In 1838 it was noted as a Muslim village, el-'Aziz, in the Nazareth District.

In 1875, the French explorer Victor Guérin reached the village and described it as consisting of about 20 houses on the side of a hill. A few old columns were remains after an ancient site which had preceded the present village. A Muslim Maqam with two small domes, dedicated to "Neby A'ouzeir" was close by. In Palestine Exploration Fund's 1881 Survey of Western Palestine, the village (called El Azeir) was described as: A stone village at the foot of the hill. The plain to the north is cultivated with cotton, barley, etc. There are about 150 Moslems in the village. Water is supplied by cisterns in the village, and a tank.

A population list from about 1887 showed that el Azeir had about 45 Muslim inhabitants.

=== British Mandate ===
In the 1922 census of Palestine conducted by the British authorities, 'Uzair had a population of 70, all Muslims, increasing in the 1931 census to 88, still all Muslim, in 15 houses.
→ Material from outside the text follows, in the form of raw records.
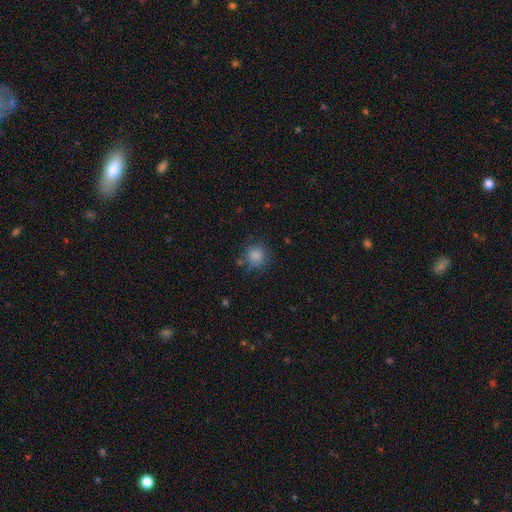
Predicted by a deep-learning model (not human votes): This is clearly a smooth galaxy (85%). How rounded: clearly round (91%). Merging: clearly none (80%).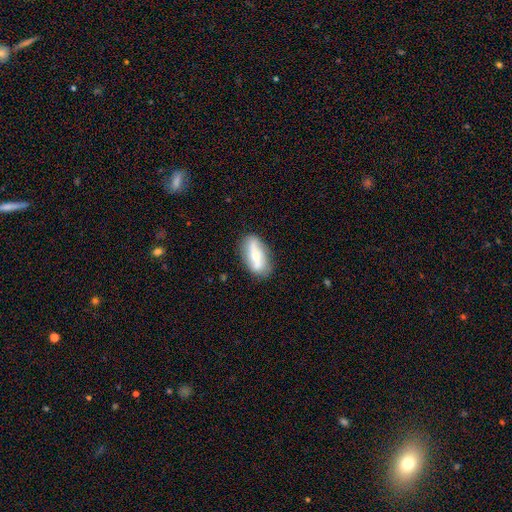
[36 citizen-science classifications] A featured or disk galaxy (67%) with a strong bar (47%), 2 (100%) loose (80%) spiral arms (53%) and a moderate central bulge (53%).

Vote fractions:
- Smooth or featured? featured or disk: 67% / smooth: 33% / star or artifact: 0%
- Edge-on disk? no: 79% / yes: 21%
- Bar? strong: 47% / no: 37% / weak: 16%
- Spiral arms? yes: 53% / no: 47%
- Spiral winding? loose: 80% / medium: 20% / tight: 0%
- Spiral arm count? 2: 100% / 1: 0% / 3: 0% / 4: 0% / more than 4: 0% / can't tell: 0%
- Bulge size? moderate: 53% / small: 42% / large: 5% / dominant: 0% / none: 0%
- Merging? none: 64% / minor disturbance: 28% / major disturbance: 6% / merger: 3%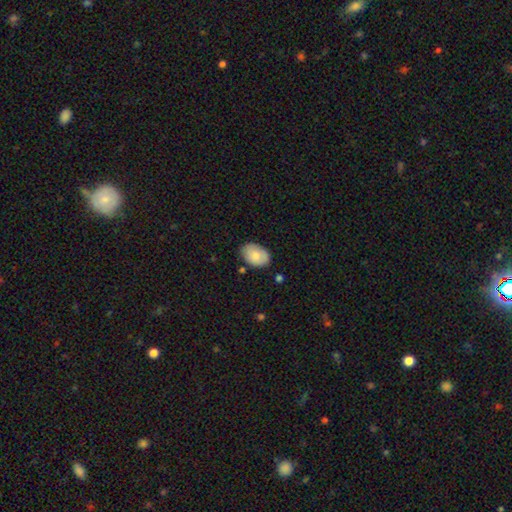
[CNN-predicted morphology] Smooth or featured? smooth (80%)
How rounded? in between (87%)
Merging? none (78%)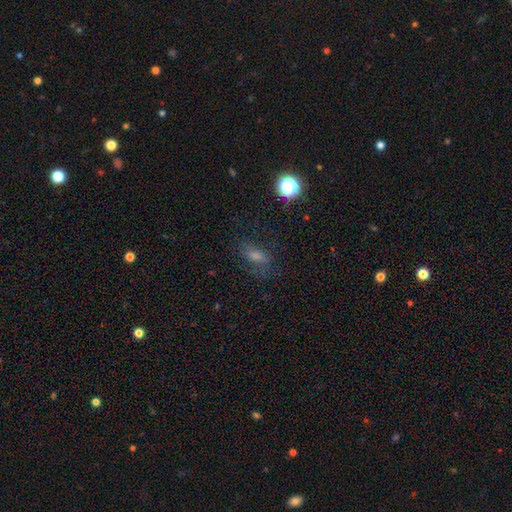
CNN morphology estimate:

In the 1945 statistics the population was 150 Muslims while the total land area was 766 dunams, according to an official land and population survey. Of this, 737 dunams were allocated for cereals, while 7 dunams were classified as built-up areas.

=== Israel ===
In 1948, Uzeir was captured by the Israeli army during the second part of Operation Dekel between 15 and 18 July. The village remained under martial law until 1966.